Die Mondphasen folgen aus der gegenseitigen Lage von Sonne, Erde und Mond. Die Sonne beleuchtet stets die Hälfte der Mondkugel; von der Erde sieht man den Teil der beleuchteten Halbkugel, der dem Beobachter zugewandt ist. Der Phasenwinkel θ ist hier der Winkel zwischen den Richtungen zur Sonne und zum Mond von der Erde (bei θ = 0° Neumond). Der beleuchtete Anteil im Kreismodell ≈ (1 − cos θ)/2: bei 90° erstes Viertel, bei 180° Vollmond. Der Zyklus von Neumond zu Neumond ist der synodische Monat, etwa 29,5 Tage. Die Bahnen sind kreisförmig und komplanar; Libration, Bahnneigung des Mondes (~5°) und Elliptizität entfallen — daher gibt es hier nicht jeden Monat eine Finsternis.

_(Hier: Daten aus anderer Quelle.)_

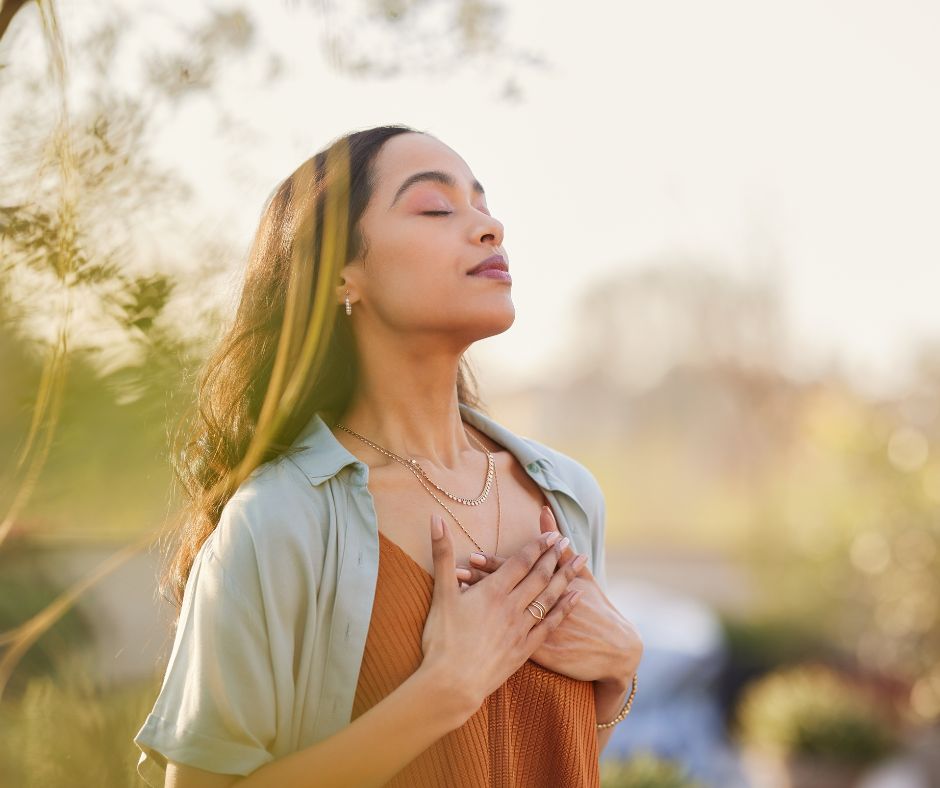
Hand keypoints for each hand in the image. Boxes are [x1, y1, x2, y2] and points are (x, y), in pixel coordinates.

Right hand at [420, 513, 583, 715]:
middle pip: (539, 576)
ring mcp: (521, 628)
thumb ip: (442, 554)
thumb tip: (436, 518)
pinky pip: (551, 624)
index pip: (520, 562)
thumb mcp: (440, 593)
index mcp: (493, 591)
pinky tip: (576, 597)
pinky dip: (565, 608)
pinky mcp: (525, 649)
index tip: (551, 534)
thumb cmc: (442, 639)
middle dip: (554, 556)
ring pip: (550, 597)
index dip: (537, 546)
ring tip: (580, 561)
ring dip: (566, 577)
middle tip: (568, 541)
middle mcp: (512, 606)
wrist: (452, 684)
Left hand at [455, 506, 642, 685]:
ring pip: (500, 617)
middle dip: (480, 583)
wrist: (614, 650)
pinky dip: (489, 634)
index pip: (516, 573)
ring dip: (479, 607)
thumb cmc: (597, 609)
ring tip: (457, 597)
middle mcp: (539, 609)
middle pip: (505, 593)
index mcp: (549, 588)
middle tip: (456, 572)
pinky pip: (507, 642)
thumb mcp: (582, 577)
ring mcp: (537, 633)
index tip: (472, 555)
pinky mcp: (537, 654)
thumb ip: (560, 548)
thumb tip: (545, 512)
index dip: (494, 565)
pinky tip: (469, 630)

Für wen: Klasse 7–9, Astronomie: Mondphasen. Geometrie Sonne–Erde–Mond, synodischer Monat.

Wichtige Begriffe

  • mondphasen
  • synodischer monat
  • phasenwinkel
  • neumond
  • vollmond
  • erstes viertel
  • zunehmender mond
  • abnehmender mond

So funktioniert es

In der Aufsicht steht die Sonne weit links, die Erde in der Mitte, der Mond umläuft die Erde in einem synodischen Monat (~29,5 d). Die Phase folgt aus dem Winkel zwischen den Linien Erde–Mond und Erde–Sonne; der beleuchtete Anteil im Kreismodell ~ (1 − cos θ)/2. Gezeigt sind Bahnskizze und Mondansicht mit Terminator. Das ist ein geometrisches Schema, keine Ephemeriden.

Wichtige Gleichungen

sichtbarer beleuchteter Anteil ∝ (1 − cos θ) / 2 (vereinf.)

Häufige Fragen

Warum ist die Mondsichel manchmal am Tag sichtbar?
Die Phase hängt von der Lage des Mondes zu Sonne und Erde ab, nicht von der Tageszeit. Eine Sichel bedeutet, dass der Mond am Himmel nahe der Sonne steht, daher kann man ihn am Tag sehen.
Wenn die Sonne stets die Hälfte des Mondes beleuchtet, warum ist dann nicht immer Vollmond?
Wir sehen nur den Teil der beleuchteten Hälfte, der der Erde zugewandt ist. Bei Neumond ist die beleuchtete Seite von uns abgewandt; im Viertel sieht man die Hälfte der beleuchteten Halbkugel.
Entstehen die Mondphasen durch den Erdschatten?
Nein. Die Phasen sind der wechselnde Blick auf die von der Sonne beleuchtete Halbkugel, während der Mond um die Erde läuft. Der Erdschatten verursacht nur die Mondfinsternis — ein seltenes, eigenes Ereignis.
Warum gibt es nicht bei jedem Neumond eine Sonnenfinsternis?
Die Mondbahn ist um etwa 5° gegen die Ekliptik geneigt und leicht elliptisch. Im Modell ist die Bahn kreisförmig und liegt in der Ekliptikebene; in Wirklichkeit zieht der Mond meist oberhalb oder unterhalb der Sonne vorbei.